Building tall is hot in Europe. Just glance at the headlines of any European news outlet, and you’ll see. Europe is ready to grow…and it’s looking up.
After successful developments in the ‘80s (La Défense, Canary Wharf) and the Mayor’s office in London loosening building-height restrictions in early 2000, slowly but steadily other major European cities are embracing tall buildings. What can we learn from international examples?
Building tall does not immediately mean an increase in density. Actually, the contrary is true; as buildings get taller, they must be set further apart and take up more land. Knowing this, it is not surprising that New York—with more than 250 completed buildings of 150+ meters—is still lower in density then Paris, Athens or Barcelona, according to CityLab. The main reason for this is age. European cities developed at a time when walkability was key and transit was, well, Medieval.
A challenge in the 21st century is to adapt and create the best of both worlds—encouraging walkability and a vibrant street life, while still creating high-quality, dense urban environments.

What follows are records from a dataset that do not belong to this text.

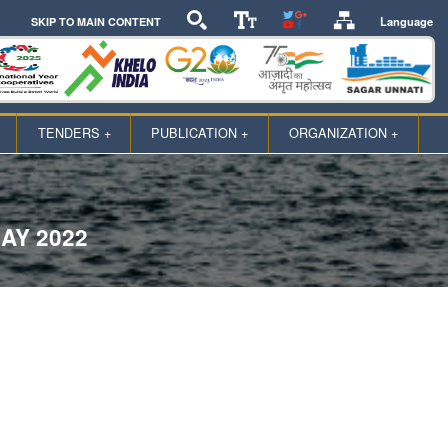
Language
SKIP TO MAIN CONTENT
TENDERS +
PUBLICATION +
ORGANIZATION +
AY 2022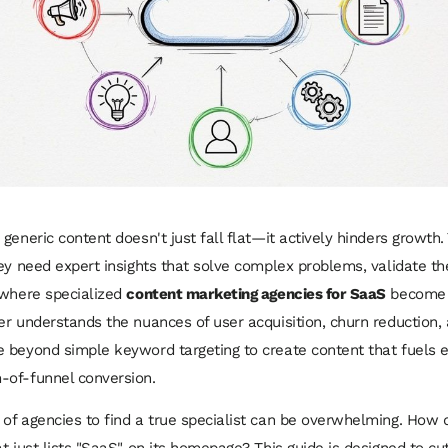
eneric content doesn't just fall flat—it actively hinders growth. 
ey need expert insights that solve complex problems, validate th
 where specialized
content marketing agencies for SaaS
become a 
er understands the nuances of user acquisition, churn reduction,
 beyond simple keyword targeting to create content that fuels e
-of-funnel conversion.
of agencies to find a true specialist can be overwhelming. How 
t just lists "SaaS" on its homepage? This guide is designed to cu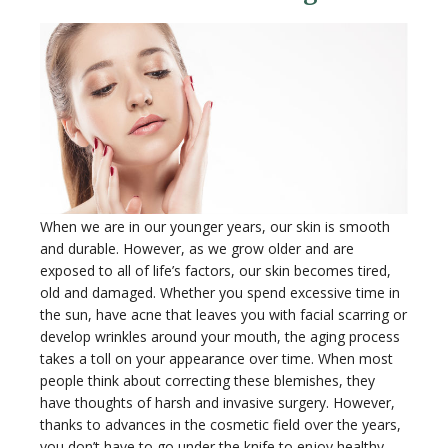
When we are in our younger years, our skin is smooth
and durable. However, as we grow older and are
exposed to all of life’s factors, our skin becomes tired,
old and damaged. Whether you spend excessive time in
the sun, have acne that leaves you with facial scarring or
develop wrinkles around your mouth, the aging process
takes a toll on your appearance over time. When most
people think about correcting these blemishes, they
have thoughts of harsh and invasive surgery. However,
thanks to advances in the cosmetic field over the years,
you don’t have to go under the knife to enjoy healthy,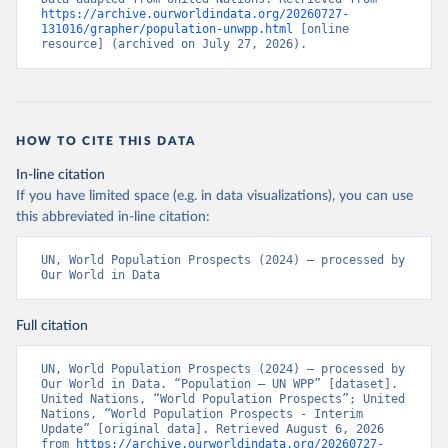
https://archive.ourworldindata.org/20260727-
131016/grapher/population-unwpp.html
 [online 
resource] (archived on July 27, 2026).
HOW TO CITE THIS DATA
In-line citation
If you have limited space (e.g. in data visualizations), you can use
this abbreviated in-line citation:
UN, World Population Prospects (2024) – processed by 
Our World in Data
Full citation
UN, World Population Prospects (2024) – processed by 
Our World in Data. “Population – UN WPP” [dataset]. 
United Nations, “World Population Prospects”; United 
Nations, “World Population Prospects - Interim 
Update” [original data]. Retrieved August 6, 2026 
from 
https://archive.ourworldindata.org/20260727-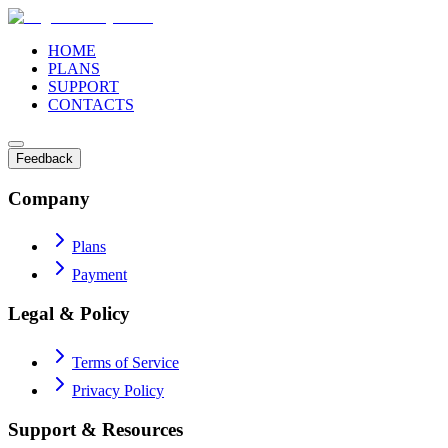
HOME
PLANS
SUPPORT
CONTACTS
Feedback
Company
Plans
Payment
Legal & Policy
Terms of Service
Privacy Policy
Support & Resources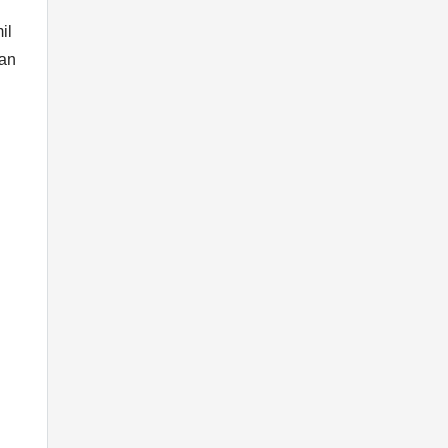
il
man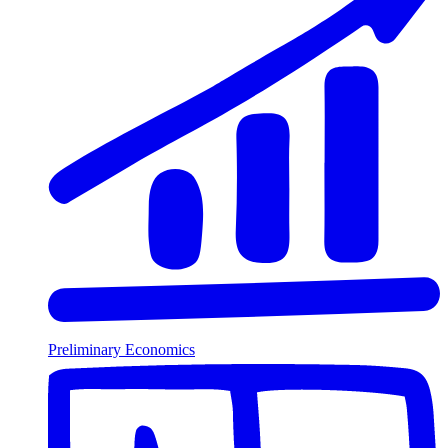
Preliminary Economics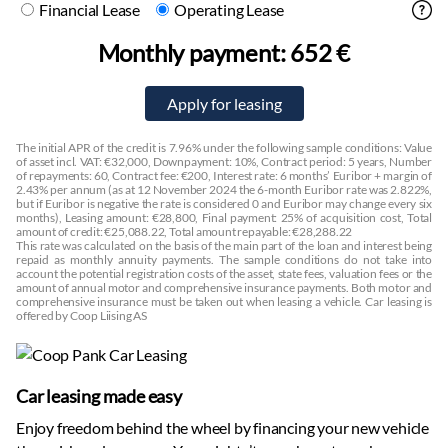
Financial Lease
Operating Lease
Monthly payment:
652 €
The initial APR of the credit is 7.96% under the following sample conditions: Value
of asset incl. VAT: €32,000, Downpayment: 10%, Contract period: 5 years, Number
of repayments: 60, Contract fee: €200, Interest rate: 6 months’ Euribor + margin of
2.43% per annum (as at 12 November 2024 the 6-month Euribor rate was 2.822%,
but if Euribor is negative the rate is considered 0 and Euribor may change every six
months), Leasing amount: €28,800, Final payment: 25% of acquisition cost, Total
amount of credit: €25,088.22, Total amount repayable: €28,288.22
This rate was calculated on the basis of the main part of the loan and interest being
repaid as monthly annuity payments. The sample conditions do not take into
account the potential registration costs of the asset, state fees, valuation fees or the
amount of annual motor and comprehensive insurance payments. Both motor and
comprehensive insurance must be taken out when leasing a vehicle. Car leasing is
offered by Coop Liising AS
Car leasing made easy
Enjoy freedom behind the wheel by financing your new vehicle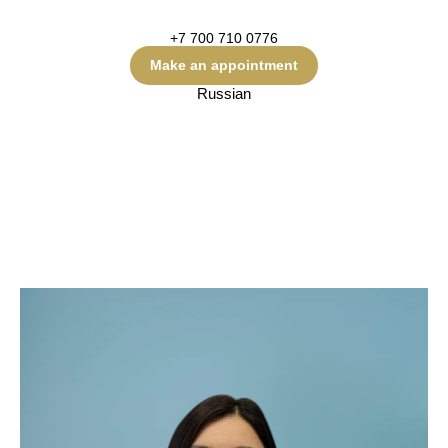
+7 700 710 0776
Make an appointment
Russian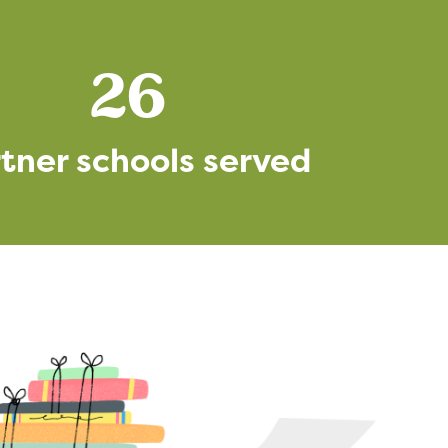
26
tner schools served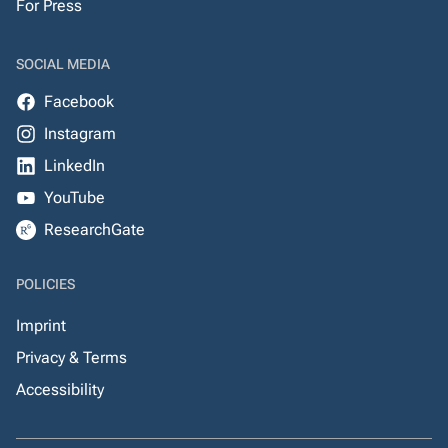
For Press
SOCIAL MEDIA
Facebook
Instagram
LinkedIn
YouTube
ResearchGate
POLICIES
Imprint
Privacy & Terms
Accessibility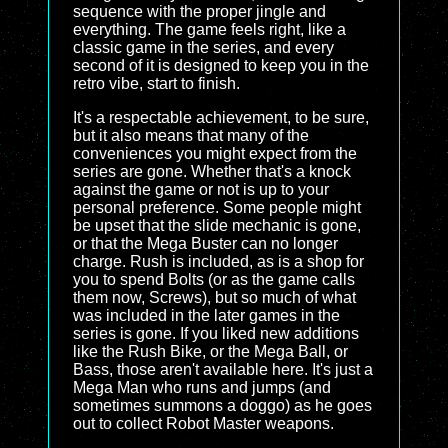
sequence with the proper jingle and
everything. The game feels right, like a
classic game in the series, and every
second of it is designed to keep you in the
retro vibe, start to finish.
It's a respectable achievement, to be sure,
but it also means that many of the
conveniences you might expect from the
series are gone. Whether that's a knock
against the game or not is up to your
personal preference. Some people might
be upset that the slide mechanic is gone,
or that the Mega Buster can no longer
charge. Rush is included, as is a shop for
you to spend Bolts (or as the game calls
them now, Screws), but so much of what
was included in the later games in the
series is gone. If you liked new additions
like the Rush Bike, or the Mega Ball, or
Bass, those aren't available here. It's just a
Mega Man who runs and jumps (and
sometimes summons a doggo) as he goes
out to collect Robot Master weapons.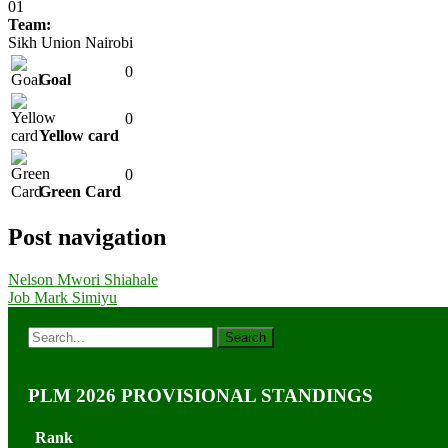
01
Team:
Sikh Union Nairobi
0
Goal
0
Yellow card
0
Green Card
Post navigation
Nelson Mwori Shiahale
Job Mark Simiyu
PLM 2026 PROVISIONAL STANDINGS
Rank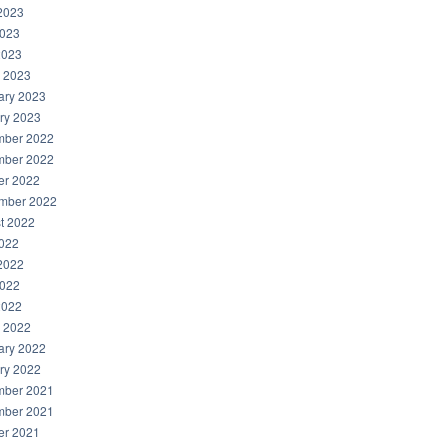
2023
023
2023
 2023
ary 2023
ry 2023
ber 2022
ber 2022
er 2022
mber 2022
t 2022
2022
2022
022
2022
 2022
ary 2022
ry 2022
ber 2021
ber 2021
er 2021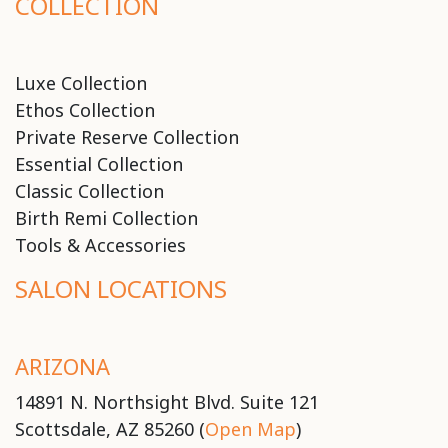
COLLECTION
Luxe Collection
Ethos Collection
Private Reserve Collection
Essential Collection
Classic Collection
Birth Remi Collection
Tools & Accessories
SALON LOCATIONS
ARIZONA
14891 N. Northsight Blvd. Suite 121
Scottsdale, AZ 85260 (
Open Map
)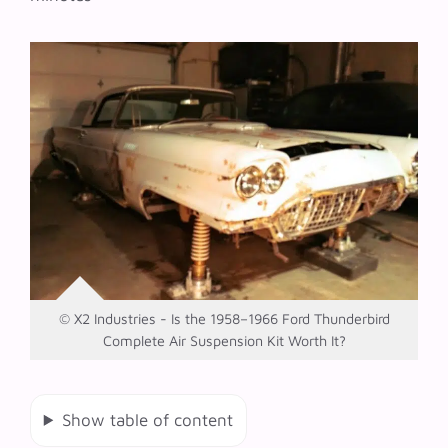
© X2 Industries - Is the 1958–1966 Ford Thunderbird
Complete Air Suspension Kit Worth It?
Show table of content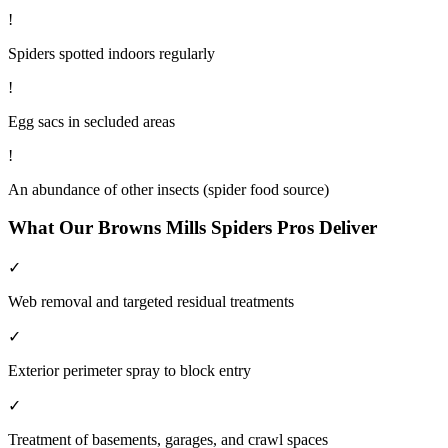
!
Spiders spotted indoors regularly
!
Egg sacs in secluded areas
!
An abundance of other insects (spider food source)
What Our
Browns Mills
Spiders
Pros Deliver
✓
Web removal and targeted residual treatments
✓
Exterior perimeter spray to block entry
✓
Treatment of basements, garages, and crawl spaces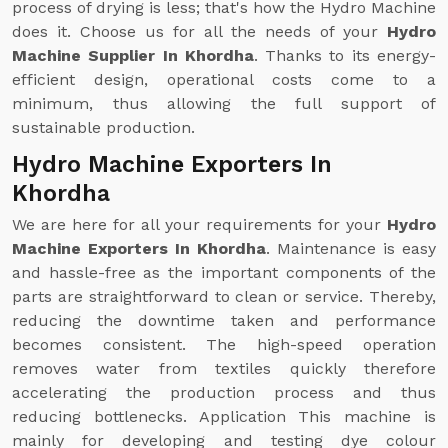
process of drying is less; that's how the Hydro Machine
does it. Choose us for all the needs of your
Hydro
Machine Supplier In Khordha
. Thanks to its energy-
efficient design, operational costs come to a
minimum, thus allowing the full support of
sustainable production.
Hydro Machine Exporters In
Khordha
We are here for all your requirements for your
Hydro
Machine Exporters In Khordha
. Maintenance is easy
and hassle-free as the important components of the
parts are straightforward to clean or service. Thereby,
reducing the downtime taken and performance
becomes consistent. The high-speed operation
removes water from textiles quickly therefore
accelerating the production process and thus
reducing bottlenecks. Application This machine is
mainly for developing and testing dye colour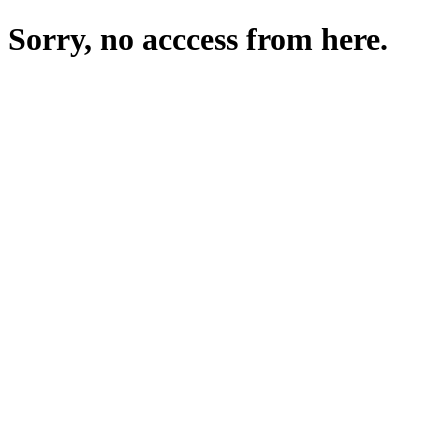
Sorry, no acccess from here.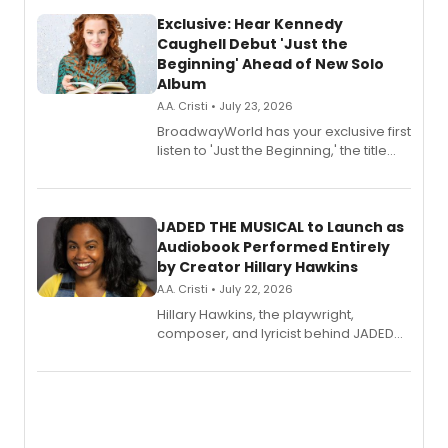
Exclusive: Hear Kennedy
Caughell Debut 'Just the
Beginning' Ahead of New Solo
Album
A.A. Cristi • July 23, 2026
BroadwayWorld has your exclusive first
listen to 'Just the Beginning,' the title
track from Kennedy Caughell's debut
solo album, out July 24.
JADED THE MUSICAL to Launch as
Audiobook Performed Entirely
by Creator Hillary Hawkins
A.A. Cristi • July 22, 2026
Hillary Hawkins, the playwright,
composer, and lyricist behind JADED
THE MUSICAL, will perform every
character in a new audiobook musical
adaptation exploring trauma, chronic
pain, and a mother-daughter
relationship.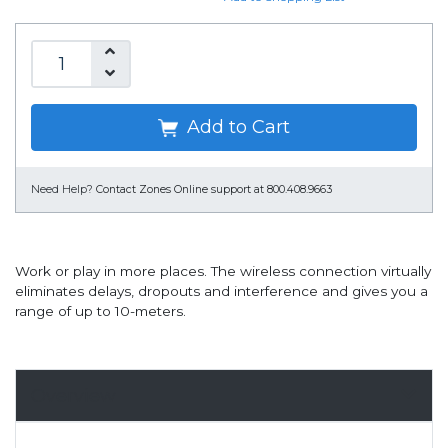
Add to Cart
Need Help?
Contact Zones Online support at 800.408.9663
Work or play in more places. The wireless connection virtually
eliminates delays, dropouts and interference and gives you a
range of up to 10-meters.
Overview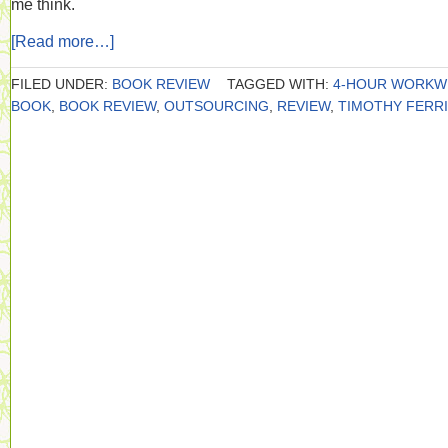
me think.
[Read more…]
FILED UNDER:
BOOK REVIEW
TAGGED WITH:
4-HOUR WORKW
BOOK
,
BOOK REVIEW
,
OUTSOURCING
,
REVIEW
,
TIMOTHY FERR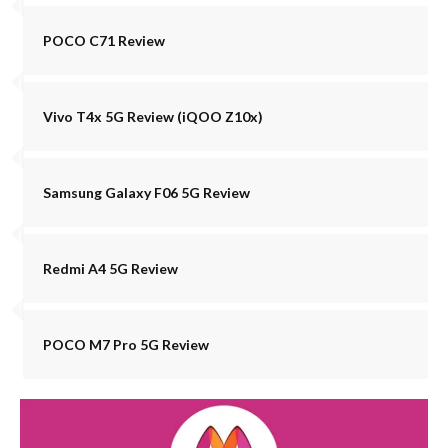
POCO C71 Review
Vivo T4x 5G Review (iQOO Z10x)
Samsung Galaxy F06 5G Review
Redmi A4 5G Review
POCO M7 Pro 5G Review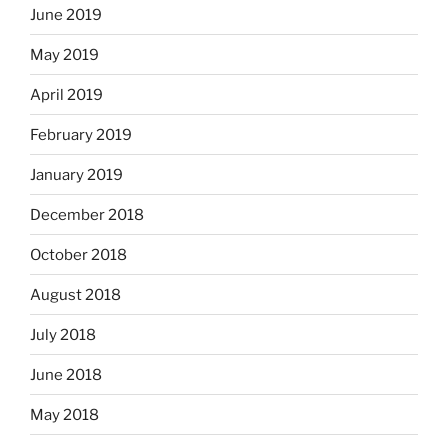
June 2019
May 2019
April 2019
February 2019
January 2019
December 2018
October 2018
August 2018
July 2018
June 2018
May 2018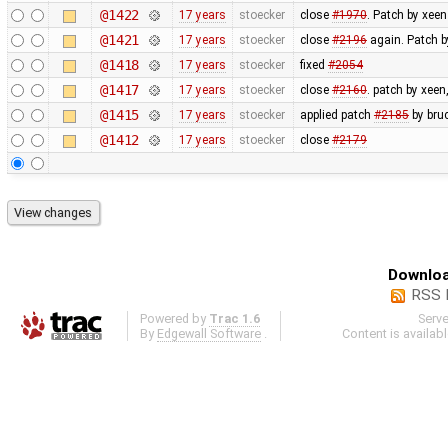
@1422
17 years
stoecker
close
#1970
. Patch by xeen
@1421
17 years
stoecker
close
#2196
again. Patch b
@1418
17 years
stoecker
fixed
#2054
@1417
17 years
stoecker
close
#2160
. patch by xeen,
@1415
17 years
stoecker
applied patch
#2185
by bru
@1412
17 years
stoecker
close
#2179
Downloa
RSS 
Powered by
Trac 1.6
Serv
By
Edgewall Software
.
Content is availab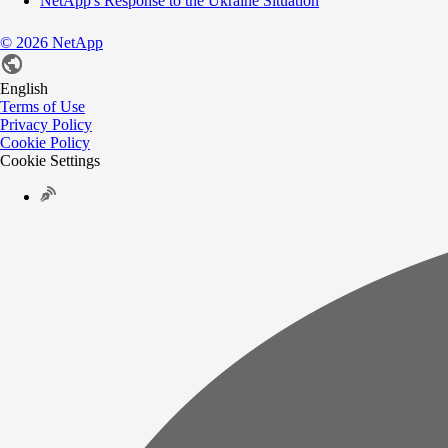
NetApp's Response to the Ukraine Situation
©
2026
NetApp
English
Terms of Use
Privacy Policy
Cookie Policy
Cookie Settings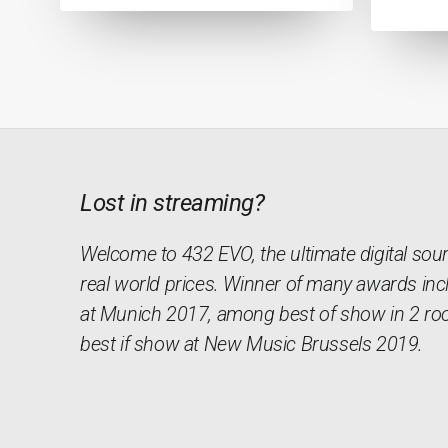
Lost in streaming?
Welcome to 432 EVO, the ultimate digital sou
real world prices. Winner of many awards inc
at Munich 2017, among best of show in 2 ro
best if show at New Music Brussels 2019.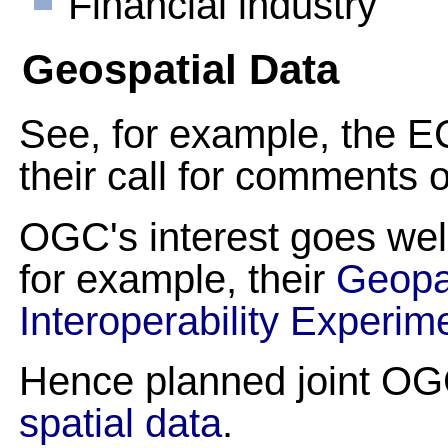
Financial industry
Geospatial Data
See, for example, the E
their call for comments 
OGC's interest goes w
for example, their
Geopa
Interoperability Experim
Hence planned joint O
spatial data
.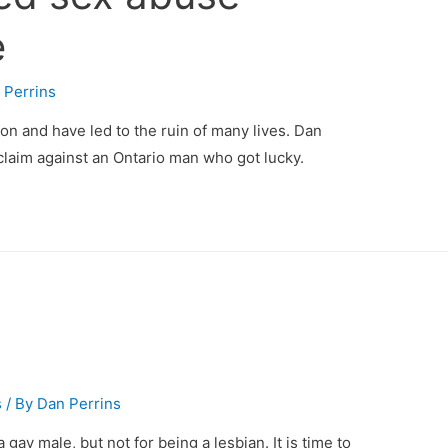
e
 Perrins
n and have led to the ruin of many lives. Dan
claim against an Ontario man who got lucky.
s
/ By
Dan Perrins
a gay male, but not for being a lesbian. It is time to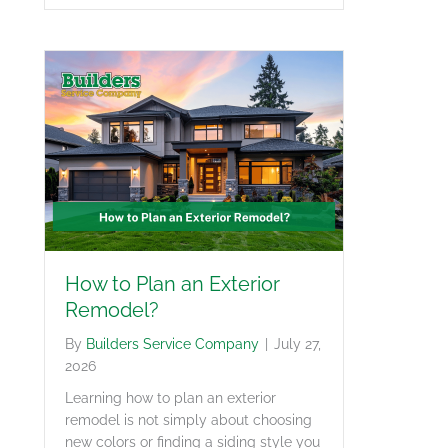
How to Plan an Exterior
Remodel?
By
Builders Service Company
|
July 27,
2026
Learning how to plan an exterior
remodel is not simply about choosing
new colors or finding a siding style you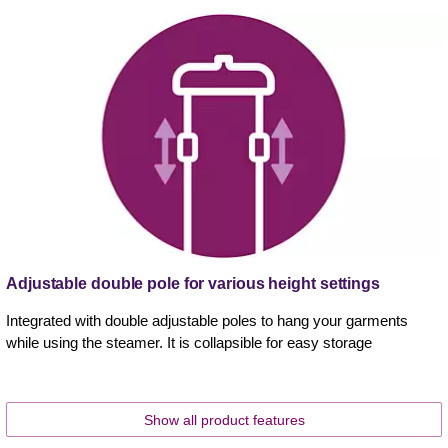
Adjustable double pole for various height settings
Integrated with double adjustable poles to hang your garments
while using the steamer. It is collapsible for easy storage
Show all product features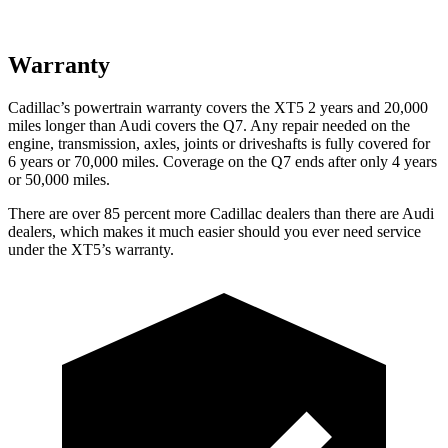
Warranty
Cadillac’s powertrain warranty covers the XT5 2 years and 20,000
miles longer than Audi covers the Q7.
Any repair needed on the
eng
ine, transmission, axles, joints or driveshafts is fully covered for
6 years or 70,000 miles. Coverage on the Q7 ends after only 4 years
or 50,000 miles.
There are over 85 percent more Cadillac dealers than there are Audi
dealers, which makes it much easier should you ever need service
under the XT5’s warranty.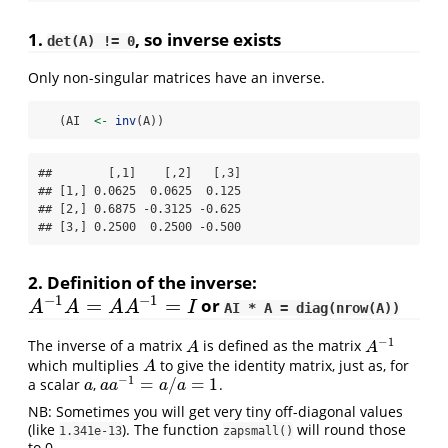
1.
, so inverse exists
det(A) != 0
Only non-singular matrices have an inverse.
   (AI  
<-
inv
(A))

Benefits of tall buildings
Berlin is exploring the possibilities of the high-rise sphere. Residents are calling for a high-rise plan for the entire city, not the site-by-site approach that the government is currently taking. A healthy balance is needed between users, functions, infrastructure, available green space and accessibility to fully benefit from the impact high(er)-rise development can bring. Unfortunately, these kinds of multi-functional, interconnected developments are scarce in Europe and are part of a vicious cycle: single use high-rise built, little to no benefits to surrounding communities, the public’s perception is negatively influenced and any new developments are opposed.
Based on the global experience of CallisonRTKL, we can draw some key lessons for successful tall building developments in Europe:
- Connectivity and mobility
We must move beyond the single-site approach and instead connect a development to its surrounding buildings, squares, communities and public transportation networks. Accessibility to a variety of transportation options is essential. This includes walking, biking, busses, metro and the car. But providing these options is not enough; a holistic design is imperative. This means integrating infrastructure, engineering, place-making and commercial activities to provide a seamless connection between home and work.
The integration of buildings and transportation options is mastered in Hong Kong. While this example of Hong Kong Station might seem too extreme for Europe, the applied strategies of access, connectivity and affordable public transportation are applicable globally. Source: MTR
- Activate the base and human scale
Urban planning on a human scale must take contextual relevance into account. Density achieved on a human scale is further enhanced by cultural offerings, which drive interaction and a spirit of exploration. The spaces where this takes place are even more impactful when green space is woven throughout; serving as excellent connective tissue, it heightens quality of life, provides recreational corridors and generates resources for agriculture and water filtration. The base of a new tall building should be given careful consideration as this is where the public-private/active-passive commercial-office-residential-retail balance is providing the most synergies for successful developments.
- Knowledge and innovation
Playing a role in the global network of connected and smart world cities requires winning the hearts and minds of the talented, entrepreneurial set. They are, more often than not, drawn to cosmopolitan areas. Demonstrating that a city’s cultural and educational offerings are engaged in mutually beneficial partnerships with local industry, and on the forefront of technology and innovation, is not only invaluable marketing, it is essential to a robust and sustainable economy.
- Urban design and planning
Land use patterns, zoning and variations in density guarantee a well-balanced society—society that is safe, diverse, engaging and walkable. The evolution from mono-use to mixed-use development has unfolded as people increasingly desire a more compact lifestyle with the convenience of living, working and shopping in close proximity. Success is hugely dependent on creating a variety of experiences that accommodate live, work and play functions. In practice, this amounts to combining convenient amenities with a hospitable workplace and a vibrant retail, entertainment and cultural district in a manner that maximizes value.
Success is hugely dependent on creating a variety of experiences that accommodate live, work and play functions as proposed in the masterplan for Belgrade Waterfront.
From a legal and zoning perspective, it is essential to be able to effectively transfer land-use rights, break-up superblocks into smaller pieces and allow variations in height while sharing quality public space with the community. This provides opportunities for designers and investors to drive synergies, increase land value, secure sustainable funding and create places of high quality and distinction for all users.